Since all of the assets of the game are essentially animated images, I
have been shopping around for other well-endorsed animated image formats
(including APNG, WebP, MNG, and just sticking to GIF), and concluded
that APNG, while being somewhat nonstandard, is the best option for the
game, as it gives the smallest file size (according to this site:
http://littlesvr.ca/apng/gif_apng_webp.html), provides flexibility (in
terms of the danger of losing color depth from dithering), and has
relatively recently received support by the major desktop browsers.

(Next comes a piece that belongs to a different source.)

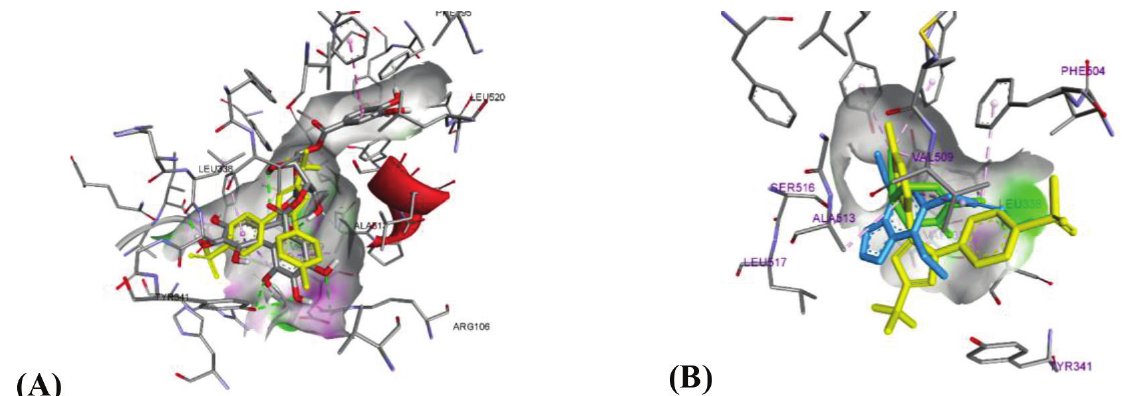
Figure 8. 3D visualization of ( A ) conformation of the native celecoxib ligand (yellow molecule) with gallotannin (grey molecule) (B) celecoxib compatible conformation with apiol (blue molecule) and carvone (green) in COX-2 active site.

However, I haven't seen any talk at all of APNG support except in
QtWebKit, but my game obviously does not use QtWebKit. I don't know
about MNG support, as it's even less heard of than APNG and probably
could get dropped support at any time; and I'm eyeing WebP since there
is good support for it, although the larger size in animation would
defeat the purpose of moving away from GIF. Perhaps WebM could be
another alternative, but the animated images in question are all less
than 15 frames per second and are anime-style line art, so I'm not sure
how well WebM could be assured to keep the animation lossless. Moreover,
it's not supported by QImageReader.
So, I'm assuming that nobody has really ever needed to use APNG in their
Qt project, and the people who needed APNG ended up building a
full-fledged, in-house solution to the problem or used an external
library. If this is the case, what is my recommended route for using
high-quality/lossless animated images? Would the canonical solution be
to just split all of the frames into PNG images, load them all in with
some kind of sprite definition file, and then play them back as an
animation? Would it even be justifiable, in this case, to create an
original file format to handle these specific needs?
Sorry if I ask too many questions. Thanks for your help.